The government has confirmed that tenants will be able to challenge landlords in court if they believe a request to keep a pet has been unfairly refused. This will apply before the new Private Rented Sector Ombudsman becomes available, although no formal impact assessment has been carried out for this interim period.
Housing Minister Matthew Pennycook set out the government’s position in response to a written question, confirming that tenants will have legal backing under the Renters’ Rights Act. The legislation gives renters the right to request permission to keep a pet, and landlords must not turn down such requests without a valid and reasonable explanation.
This marks a shift in the balance between tenants and landlords, particularly for those who wish to keep pets in rented accommodation. For many renters, restrictions on pets have long been a challenge, often limiting housing choices or forcing difficult compromises.
No Impact Assessment for the Interim Period
Despite these changes, the government has acknowledged that it has not carried out a specific assessment of how tenants may be affected before the Ombudsman is introduced. This gap has raised concerns about how disputes will be managed during the transition period.
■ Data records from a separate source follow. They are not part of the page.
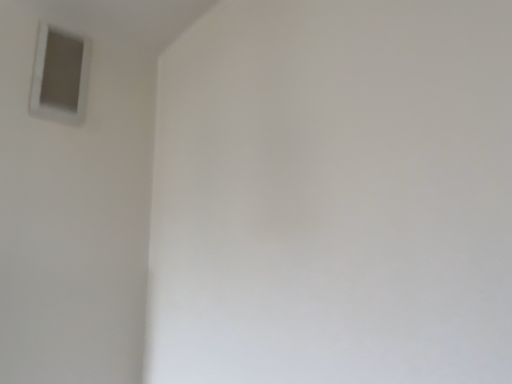
In order to face white matte window at upper left, should I rotate leftwards or rightwards?

Turn left approximately 24.376 degrees to face it.

What do you see at coordinates (60, 76) in the screenshot? The width and height of the screenshot is (512, 384). I see `white matte window at upper left` at bounding box center [60, 76].

I want to click on white matte window at upper left, so click(x=60, y=76).

This screenshot has width=512, height=384. What are the coordinates of `white matte window at upper left` in the screenshot? It's located at (60, 76).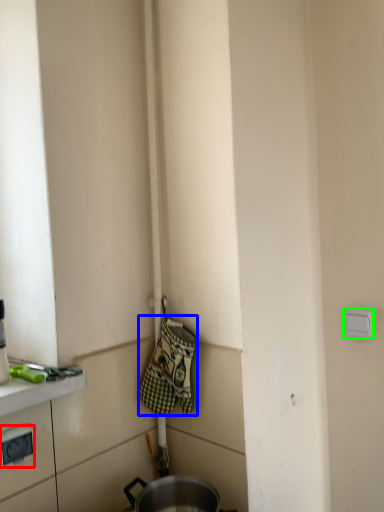
Question: Considering the real-world distances, which object is farthest from electric outlet (highlighted by a red box)? blanket (highlighted by a blue box) or electric outlet (highlighted by a green box)?

Choices:
 (A) blanket
 (B) electric outlet

Answer: (B)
The Private Rented Sector Ombudsman is expected to become a key part of the new system, offering a simpler and more accessible way to resolve disagreements without going through the courts. However, it will not be in place until the second phase of reforms, which is expected from late 2026.
Until then, tenants who believe they have been treated unfairly will need to rely on legal action. This could make resolving disputes more time-consuming and potentially costly, particularly for those unfamiliar with the court process.
Court Challenges as the Main Option
Labour MP Kim Leadbeater raised the issue in Parliament, asking what options tenants would have before the Ombudsman becomes operational. In response, Pennycook confirmed that the courts will be the main route for challenging decisions during this period.
This means tenants will need to demonstrate that a landlord’s refusal is unreasonable if they wish to succeed in a claim. While the law supports tenants’ rights to request pets, the responsibility will still fall on individuals to pursue action where necessary.
Clear Guidance for Landlords
To support the new rules, the government has also published guidance to help landlords deal with pet requests. The guidance makes it clear that each request must be considered on its own merits, rather than being rejected automatically.
Landlords are given a strict timeframe to respond. Once a request is made, they have 28 days to provide a written decision. If they fail to respond within that period, the tenant may take the matter further, including applying to the court.
Landlords can ask for more information about the pet, such as its size, breed, or behaviour, but this must be done within the same 28-day window. After the tenant provides the additional details, the landlord has a further seven days to issue a final decision.
When Refusals May Be Justified
There are certain circumstances where refusing a pet request may be considered reasonable. For example, a landlord may reject a request if the property is too small for the animal, if multiple pets would not be suitable, or if keeping the pet would breach legal restrictions.
Other valid reasons may include situations where another tenant has a confirmed allergy or where the terms of a superior lease prohibit pets altogether. In these cases, the landlord must clearly explain the reasoning behind their decision.
What Landlords Cannot Do
The guidance also sets clear limits on what landlords cannot use as a reason for refusal. Personal dislike of animals is not acceptable, nor are concerns based solely on previous experiences with tenants who owned pets.
Similarly, landlords cannot automatically reject requests due to concerns about potential damage without proper evidence. Each case must be assessed fairly, with decisions based on the specific situation rather than general assumptions.
What This Means for Tenants
For tenants, these changes offer greater protection and a clearer pathway to keeping pets in rented homes. The right to make a reasonable request is now backed by law, which may encourage more renters to raise the issue with confidence.
However, the lack of an Ombudsman in the early stages means that enforcing these rights could still be challenging. Taking a case to court may not be practical for everyone, particularly where time and cost are concerns.
What This Means for Landlords
Landlords, on the other hand, will need to adjust to a more structured process when dealing with pet requests. They must respond within set deadlines, provide clear reasoning, and ensure that decisions are fair and justifiable.
This may require more careful consideration than in the past, particularly for landlords who previously operated blanket no-pet policies. Moving forward, such approaches are unlikely to meet the new legal standards.
Looking Ahead
The introduction of the Private Rented Sector Ombudsman is expected to make dispute resolution much simpler once it comes into force. It will provide an alternative to the courts, allowing both tenants and landlords to resolve issues more quickly and with less cost.
Until then, the responsibility will fall on individuals to navigate the current system. Both parties will need to understand their rights and obligations clearly to avoid unnecessary disputes.
Final Thoughts
The government’s approach represents a significant step towards improving conditions for renters, particularly those who wish to keep pets. While the reforms aim to create a fairer system, the lack of immediate support through the Ombudsman means there may still be challenges in practice.
As the Renters’ Rights Act continues to roll out, it is likely that further adjustments and clarifications will follow. For now, both tenants and landlords should prepare for these changes and ensure they are ready to meet the new requirements.